If I were the referees’ boss this is how I would instruct my guys to set up a scrum:
- Stand between the halfback and the scrum. Instruct the halfback to stay behind you until you step away.
- The scrum forms. Crouch! No change. Touch! Do not continue until four hands touch four shoulders. Pause! The word pause is the pause — that’s why you say it! Engage!
- Stay were you are. Ensure all four props are correctly bound on backs or sides. If not, instruct the offender to move his arm or hand.
- Check for a stable scrum, then step back and indicate to the halfback that he may feed the ball.
A question to all you 40-, 50-, 60- and 70-year-old rugby players: do parts of this sound familiar? If yes, that’s because parts of it are. Somewhere along the line our officialdom, not for the first time, moved away from something that worked. We will never know why, but that doesn’t mean we can’t say it’s not working and move back to something that does. That’s what we did with the ruck, so why can’t we do it with the scrum?
The only hindrance to my theory is another law I found while researching this article:
No Delay. As soon as the front rows have come together, the scrum half must throw in the
ball without delay. The scrum half must throw in the ball when told to do so by the referee.
The scrum half must throw in the ball from the side of the scrum first chosen.
I believe this has been a law for quite a while. Some of my Green and Gold Rugby colleague would certainly have some knowledge of the history of this law. But it seems to be a contradiction of the law that requires a stable scrum.
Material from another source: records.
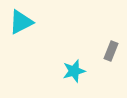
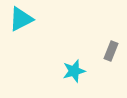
cyan triangle: moved 3 px up
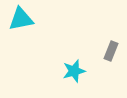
cyan triangle: rotated 16 degrees clockwise
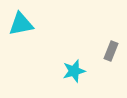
cyan triangle: moved 5 px down
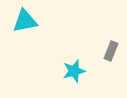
cyan triangle: moved 4 px right, 3 px up
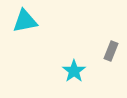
cyan star: rotated 20 degrees counterclockwise
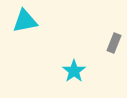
gray rectangle: moved 3 px right, 8 px up
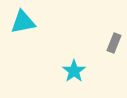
cyan triangle: moved 2 px left, 1 px down
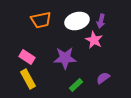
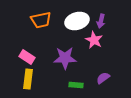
yellow rectangle: rotated 36 degrees clockwise
green rectangle: rotated 48 degrees clockwise
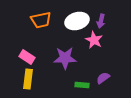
green rectangle: moved 6 px right
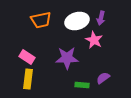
purple arrow: moved 3 px up
purple star: moved 2 px right
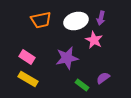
white ellipse: moved 1 px left
purple star: rotated 10 degrees counterclockwise
yellow rectangle: rotated 66 degrees counterclockwise
green rectangle: rotated 32 degrees clockwise
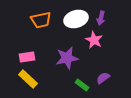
white ellipse: moved 2 px up
pink rectangle: rotated 42 degrees counterclockwise
yellow rectangle: rotated 12 degrees clockwise
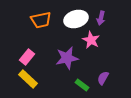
pink star: moved 3 px left
pink rectangle: rotated 42 degrees counterclockwise
purple semicircle: rotated 24 degrees counterclockwise
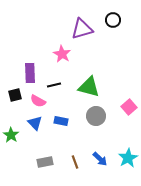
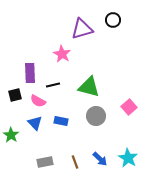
black line: moved 1 px left
cyan star: rotated 12 degrees counterclockwise
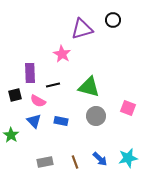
pink square: moved 1 px left, 1 px down; rotated 28 degrees counterclockwise
blue triangle: moved 1 px left, 2 px up
cyan star: rotated 30 degrees clockwise
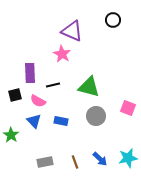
purple triangle: moved 10 px left, 2 px down; rotated 40 degrees clockwise
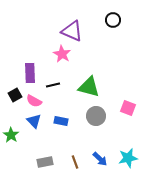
black square: rotated 16 degrees counterclockwise
pink semicircle: moved 4 px left
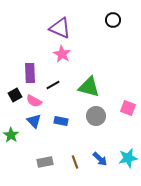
purple triangle: moved 12 px left, 3 px up
black line: rotated 16 degrees counterclockwise
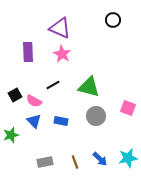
purple rectangle: moved 2 px left, 21 px up
green star: rotated 21 degrees clockwise
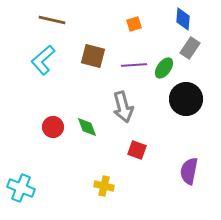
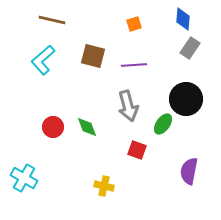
green ellipse: moved 1 px left, 56 px down
gray arrow: moved 5 px right, 1 px up
cyan cross: moved 3 px right, 10 px up; rotated 8 degrees clockwise
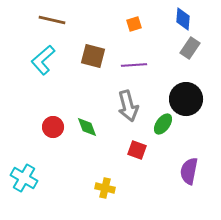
yellow cross: moved 1 px right, 2 px down
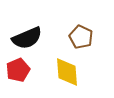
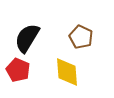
black semicircle: rotated 144 degrees clockwise
red pentagon: rotated 25 degrees counterclockwise
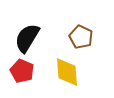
red pentagon: moved 4 px right, 1 px down
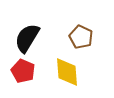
red pentagon: moved 1 px right
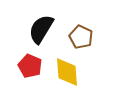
black semicircle: moved 14 px right, 9 px up
red pentagon: moved 7 px right, 5 px up
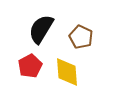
red pentagon: rotated 20 degrees clockwise
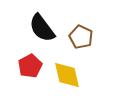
black semicircle: moved 1 px right, 1 px up; rotated 68 degrees counterclockwise
yellow diamond: moved 3 px down; rotated 8 degrees counterclockwise
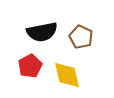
black semicircle: moved 4 px down; rotated 64 degrees counterclockwise
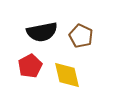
brown pentagon: moved 1 px up
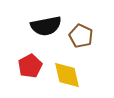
black semicircle: moved 4 px right, 6 px up
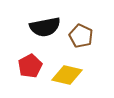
black semicircle: moved 1 px left, 1 px down
yellow diamond: rotated 64 degrees counterclockwise
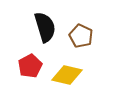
black semicircle: rotated 96 degrees counterclockwise
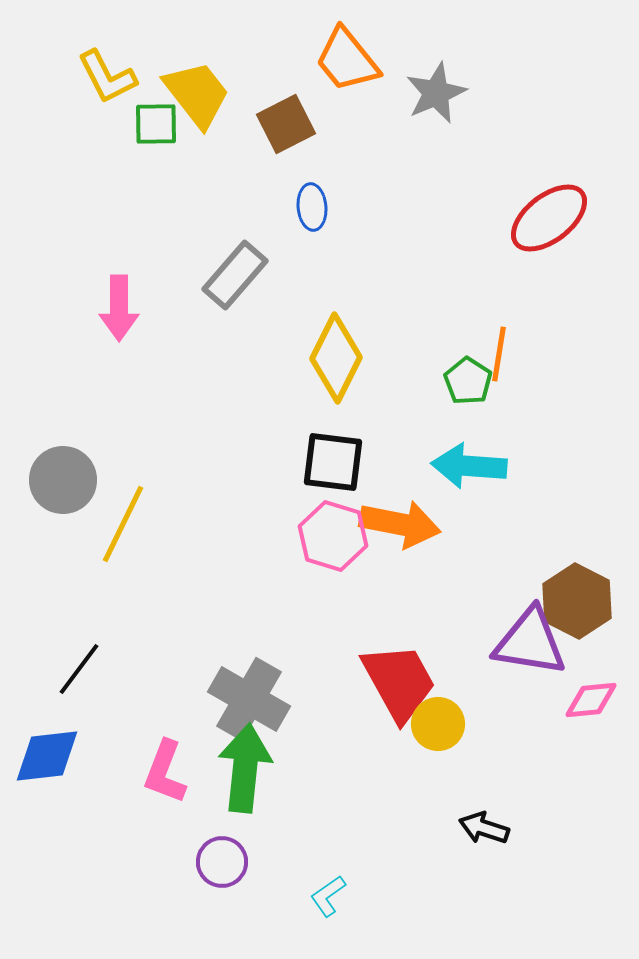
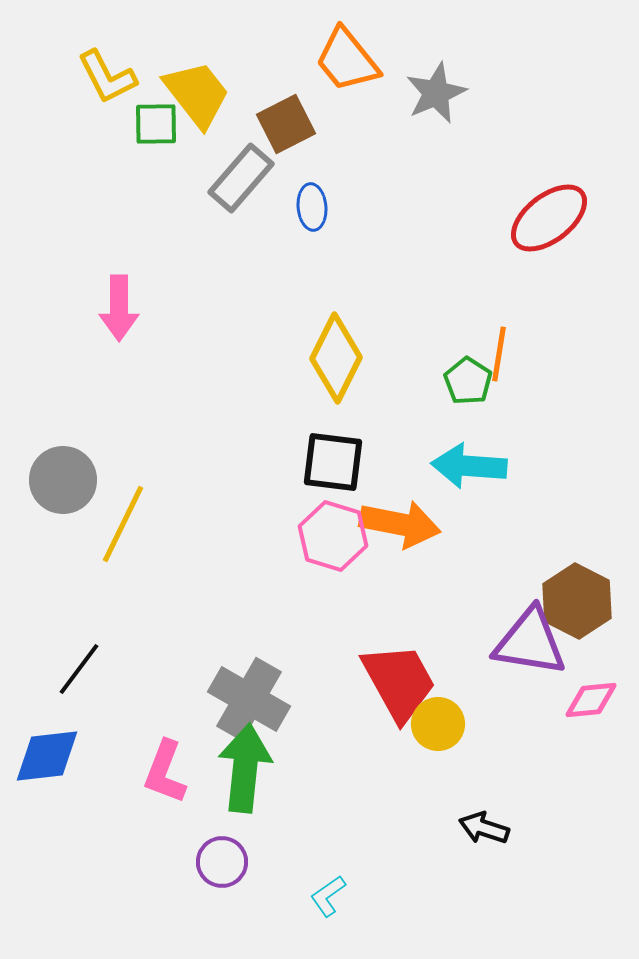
gray rectangle: moved 6 px right, 97 px up
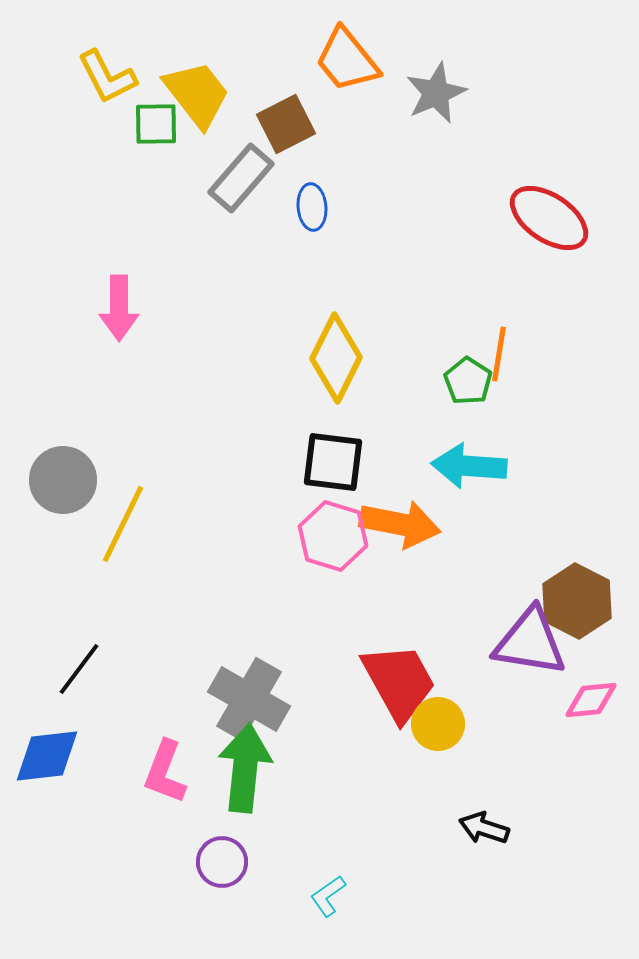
red ellipse: rotated 72 degrees clockwise
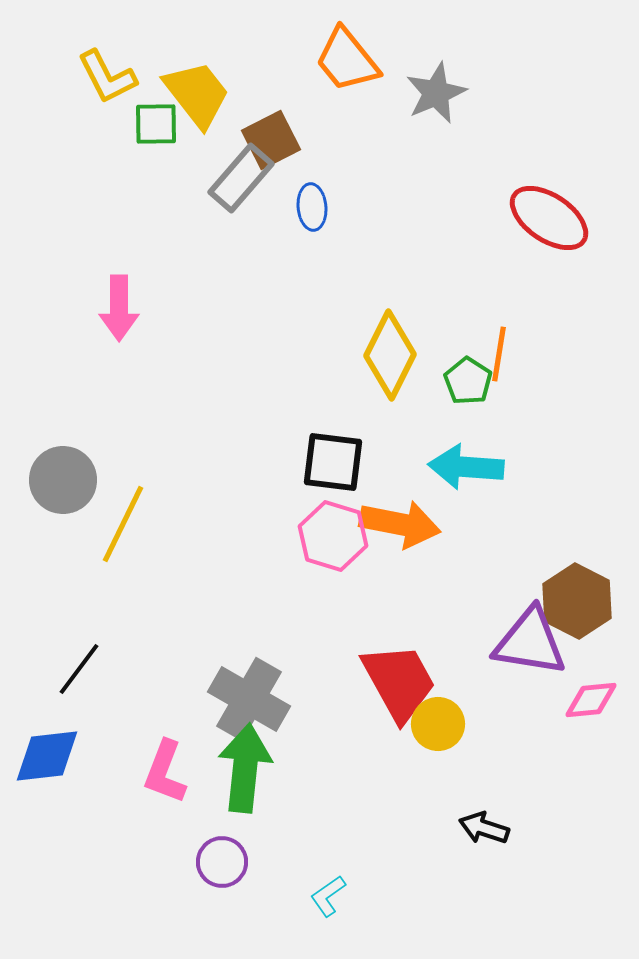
brown square: moved 15 px left, 16 px down
yellow diamond: moved 54 px right, 3 px up
cyan arrow: moved 3 px left, 1 px down
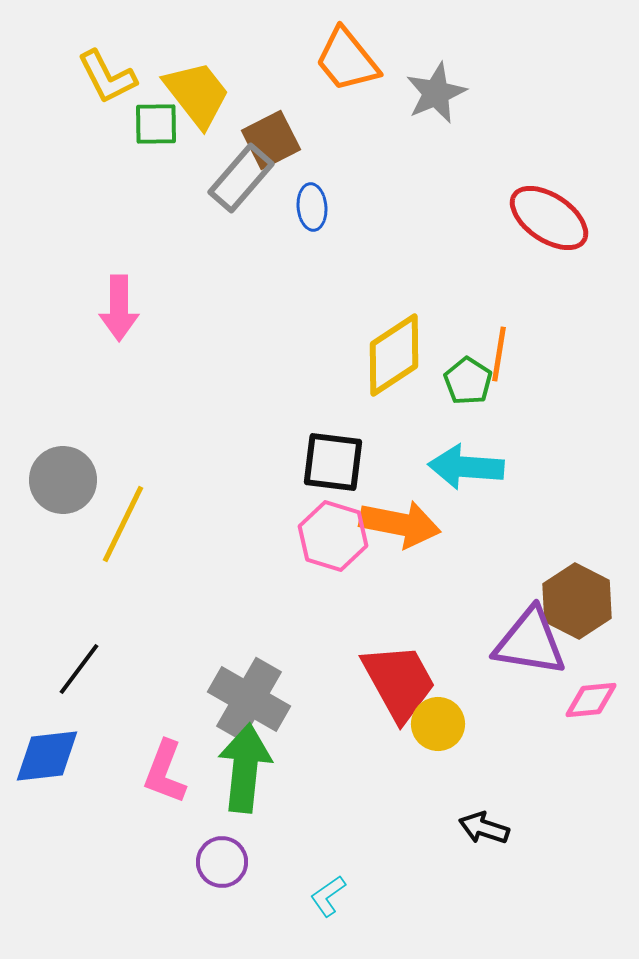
yellow diamond: moved 4 px right; rotated 30 degrees clockwise
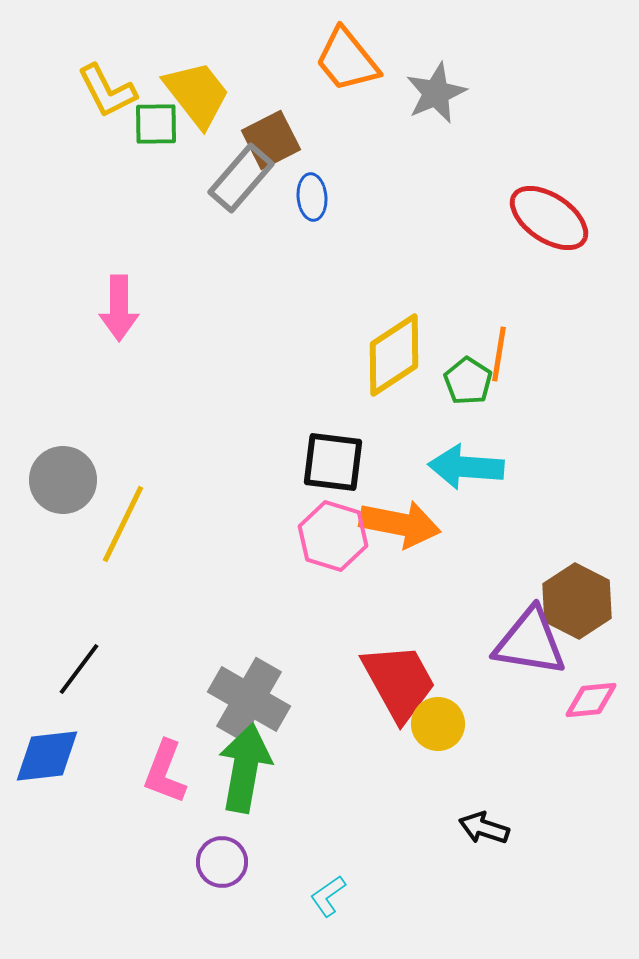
yellow L-shape: moved 14 px down
blue ellipse: moved 10 px up
green arrow: rotated 4 degrees clockwise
For my system to work, Law 20.5 would have to be interpreted differently. We all know that this is not beyond our referees.
I have not mentioned individual players. Players come and go; the scrum does not. I have not mentioned hip and shoulder position. No matter what laws and interpretations apply, this issue and many others remain. I have written this piece in the hope of starting a discussion that leads to change. We fixed the lineout. We appear to be fixing the ruck. Now we can fix the scrum.